The Definition of Cuisine

Our recent trip to Minneapolis included a wonderful dining experience at Heyday, led by Chef Jim Christiansen. The setting was intimate, with tables nestled in right next to the open kitchen, and the menu was inventive (the company was excellent as well, but you’ll have to supply your own on that front). We elected to begin with a set of three seafood dishes to share which included a revelatory presentation of Blue Mussels with frozen yogurt, pickled cucumber and dill. The balance of dill with the salt and sour of the dish inspired an almost immediate sense of the ocean. We then moved on to a number of meat dishes.

Our selections included (clockwise from left):

Grilled beef culotte, coal roasted carrots, turnips, and turnip leaf relish. Culotte is essentially a cut of sirloin, also called the sirloin cap, which in this case was cut with the grain, then grilled and served rare.

Guinea hen served with pressed beets, fresh wasabi and basil. The compressed beets were sweet with all the full richness of slow roasting, but far firmer in texture.

Roasted squab with a raviolo (singular form of ravioli) made from kohlrabi and filled with sour potato, parmesan, and thyme.

The flavors on these dishes were unique and incredibly well-balanced. The combination of flavors elevated each dish beyond a mere sum of the parts. Part of that sensibility comes from the time Chef Christiansen spent at Noma, in Denmark, which he credits for creating his awareness of wild foods but also of connecting to the local harvest.

Noma has been named the top restaurant in the world four times, so it’s a pretty good place to learn some lessons. But a recent video they published on their site is what really inspired this post. It’s ten minutes, but it is worth watching. They discuss a upcoming change to their restaurant location and format, but more importantly to us at Great Lakes Cuisine, they spend the first four minutes discussing the difficulty in defining cuisine.

They discuss their initial vision which included approaches such as using ingredients only from the Nordic “territory”, “distilling [the] landscape onto plates of food”, and using methods of preservation as inspiration. They discuss throughout the video the ideas of seasonality. At the same time, the recognize the somewhat arbitrary nature of defining a cuisine. Discussing issues like where to draw geographic boundaries, what “imported” foods to allow, and how far back one should go into history, they discuss the difficulties with defining what is “authentic”.

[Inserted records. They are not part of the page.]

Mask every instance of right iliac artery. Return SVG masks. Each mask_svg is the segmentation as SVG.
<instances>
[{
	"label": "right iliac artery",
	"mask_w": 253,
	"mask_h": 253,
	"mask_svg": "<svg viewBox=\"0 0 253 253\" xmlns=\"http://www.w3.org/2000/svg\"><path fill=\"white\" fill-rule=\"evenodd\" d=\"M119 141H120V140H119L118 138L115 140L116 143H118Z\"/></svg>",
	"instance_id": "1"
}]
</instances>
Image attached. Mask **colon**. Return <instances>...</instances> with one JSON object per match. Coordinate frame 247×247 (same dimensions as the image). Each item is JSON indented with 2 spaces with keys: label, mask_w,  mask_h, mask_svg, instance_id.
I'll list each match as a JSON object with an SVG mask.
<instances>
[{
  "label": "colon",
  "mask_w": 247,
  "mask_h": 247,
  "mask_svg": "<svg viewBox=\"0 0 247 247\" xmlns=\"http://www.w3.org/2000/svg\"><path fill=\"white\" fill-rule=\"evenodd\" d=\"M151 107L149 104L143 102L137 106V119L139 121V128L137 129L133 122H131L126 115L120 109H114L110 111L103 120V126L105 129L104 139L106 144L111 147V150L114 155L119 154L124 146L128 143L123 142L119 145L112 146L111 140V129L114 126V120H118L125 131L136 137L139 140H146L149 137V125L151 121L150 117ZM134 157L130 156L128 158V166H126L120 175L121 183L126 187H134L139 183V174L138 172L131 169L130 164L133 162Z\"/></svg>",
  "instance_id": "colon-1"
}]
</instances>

Here at Great Lakes Cuisine, we have wrestled with the same linguistic, historic, ethnic questions. Why are we comfortable with the sausages, beers, and rye breads from Chicago, but begin to wonder about the fit of deep-dish pizza within our definition? More broadly, why favor the Eastern European, Slavic, and Nordic culinary traditions in our approach over the Italian or Italian-American traditions? Why do we work so hard to avoid citrus in our approach (for fear of introducing a “foreign” flavor) while embracing vinegar made from the newest craft beers?

Some of this we have already addressed in our pages on Definition and Ethnic traditions. And some of these issues are exactly the point of what we are doing. We want to inspire the conversation, inspire the questions. These tangle considerations of history, geography, ethnicity, and seasonality are the very point of cuisine. Talking about Napa cuisine, or Tex-Mex, or any regional cuisine is not an objective process. It is inherently subjective. It is not about absolutes, but about inspiration.

Though the offerings of Heyday would have to be considered more global than local, we can say without reservation they were a source of inspiration. For that, we thank you.